Philosophy of Law Spring 2018

Legal Realism

Overview

The legal realists hold that the question “what is the law?” is best understood in general as a request for a prediction and specifically as a request for a prediction about how judges will rule.

I isolated two arguments for this view: Holmes’s claim that it follows from the “bad man’s” point of view and Frank’s example of the taxi case, which seems to show that the law is indeterminate until judges rule.

Then I presented objections to each argument and the replies that I imagine the authors could have made on their own behalf.

These objections will motivate Hart’s theory that law is a system of rule. So we will ultimately have to ask not whether the realists can defend their view but rather whether their theory is superior to Hart’s.

The Bad Man’s Perspective

Holmes thinks we should look at the bad man’s perspective to answer our question because the bad man does not confuse law and morality. The bad man, in turn, is interested in the rulings of judges because that tells him whether he is likely to be punished for doing something.

I raised two questions about Holmes’s use of the bad man’s perspective.

  1. Is it relevant to all areas of the law? The bad man is concerned to avoid punishment, and so he might tell us something about the criminal law. But what can his perspective show us about the private law, that is, the law concerning contracts, wills, and the like?

  2. Does the bad man’s perspective give us a distorted picture of how the law works? Everyone agrees that the bad man is unusual. Holmes treats this as a virtue: the bad man separates the law from other social institutions, such as morality. But no legal system could work if everyone were a bad man: there aren’t enough police officers. So is it obvious that the bad man’s perspective really tells us how the law functions as a working social institution?

We talked about things that Holmes could say in response. For instance, Niyati noted that when you make a contract, you are also interested in how the state will use its power. Will it enforce the contract or not? Even a bad man could care about that.

Adam suggested that we take more seriously the idea that people comply with the law because they fear punishment. You just need a chance of punishment for crime not to be worth your while. You don’t need a cop over your shoulder. Autumn said that the possibility of immoral laws was a reason to take the bad man’s perspective seriously.

Frank’s Taxis

Frank’s story about the taxi cabs is supposed to show that the “what is law?” question is a request for a prediction about how a judge will rule. In his story, the answer to the question varies depending on which court will hear the case.1

I suggested that this might be less pervasive than Frank suggests. No one goes to court when the law is just clear, after all. If the law is clear without consulting a judge, the answer to the question “what is law?” does not obviously have to refer to what a judge would say. Just look it up in the book with all the laws in it!

Niyati pointed out that Frank could say the law is only clear when judges have made it so.

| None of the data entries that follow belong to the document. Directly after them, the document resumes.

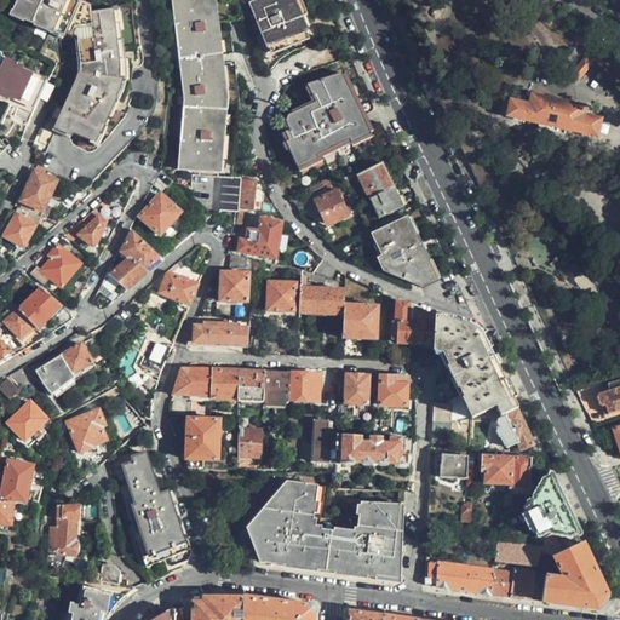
[(73,96),(59,119),(96,136),(96,137),(99,131),(102,131),(120,98),(116,97),(120,89),(125,70),(124,58),(126,57),(121,23),(118,24),(116,11),(92,15),(91,9),(73,0),(18,0),(13,13),(63,38),(65,34),(76,40),(80,49),(84,67),(84,75),(73,96)]
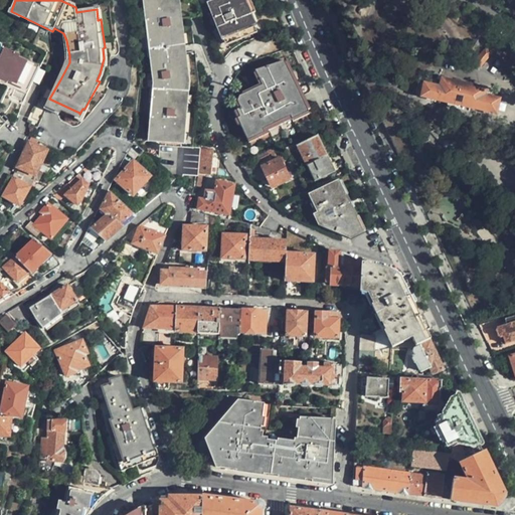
[(143,0),(152,83),(145,136),(156,137),(157,140),(175,142),(181,78),(175,20),(189,18),(187,0),(143,0)]
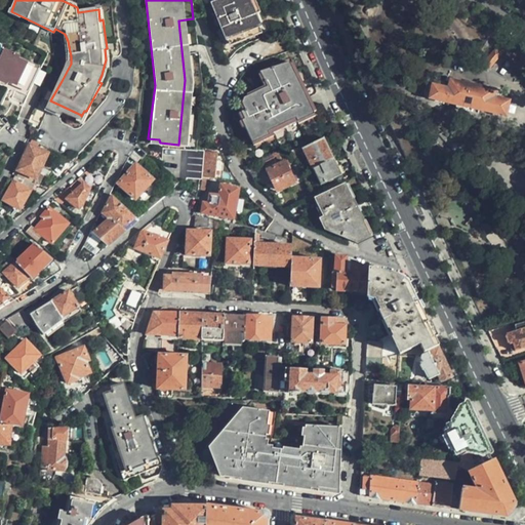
[(223,0),(212,5),(228,44),(260,31),(248,0),(223,0)]
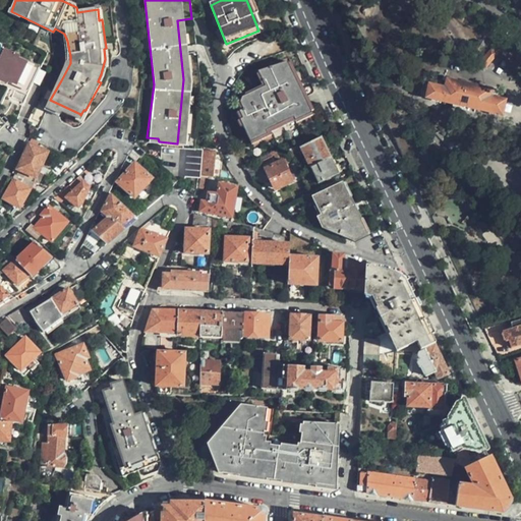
[(198,84),(191,18),(177,20),(183,79),(177,143),(192,146),(198,84)]
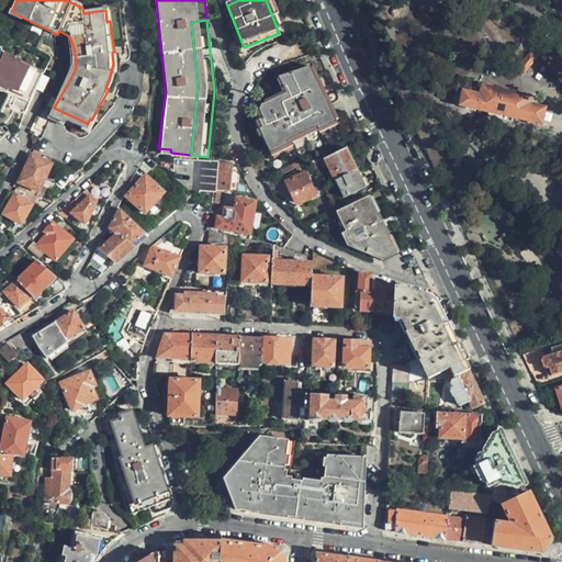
[(279,33),(244,47),(246,53),(281,38),(279,33)]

Perhaps there is an existing ruling or perhaps it is just obvious what they will say.

Daisy found the idea that we answer this question with a prediction disturbing. You never know for certain what a court will do. Even if a court has ruled one way in the past, its ruling could be overturned by another court in the future. So the realists seem to be saying that law is always unsettled, although some areas could be less settled than others. Daisy did not care for that. I feel the same way, but I’m not sure anyone has a solution. (We will see Daisy’s point come into play when Hart and Dworkin clash with one another over “retrospective law.”)

Adam suggested that the realists were wrong to stop with judges. Courts don’t enforce their own decisions. If you’re interested in the law because you want to know how the state will use its power, you are interested in the part of the state that controls the police, not judges.

What Do Judges Do All Day?

Judges often ask “what is the law relevant to the case before me?” Is that a request for a prediction about how they will decide their cases? That does not make a lot of sense and is certainly not what they think they are doing. (Though they may be wrong, of course.)

Maybe it’s a request for a prediction about how a higher court will rule.

Of course, that leaves the question of what the highest court is doing when its members ask about the law.

Social advantage

After class, Camilla asked me about Holmes’s interesting remarks about consulting the social advantage (Holmes 1897, 467–68). We did not talk about this in class. In brief, Holmes thought that judges were importing conservative social beliefs into their decisions without realizing that they were doing so. The suggestion that they take the social advantage into account was meant to replace conservative social views with a more modern understanding of economics.

Holmes did not really explain how he thought this should work, so it is a merely suggestive remark. It is much more worked out in economic theories of law, such as those discussed in Prof. Marks’s class.

Main Points

These are the things you should know after today’s class.

  1. What the legal realists mean when they say questions about the law are requests for predictions.
  2. The bad man’s perspective.
  3. Frank’s case of the taxi companies.

References

Frank, Jerome. 1930. Law and the Modern Mind. New York: Coward-McCann Publishers.

Holmes, Oliver Wendell. 1897. “The Path of the Law.” Harvard Law Review 10 (8): 457–78.


  1. Strictly speaking, the law stays the same: the contract is invalid in Kentucky but valid in Federal courts. It’s the legal rights of the companies that change.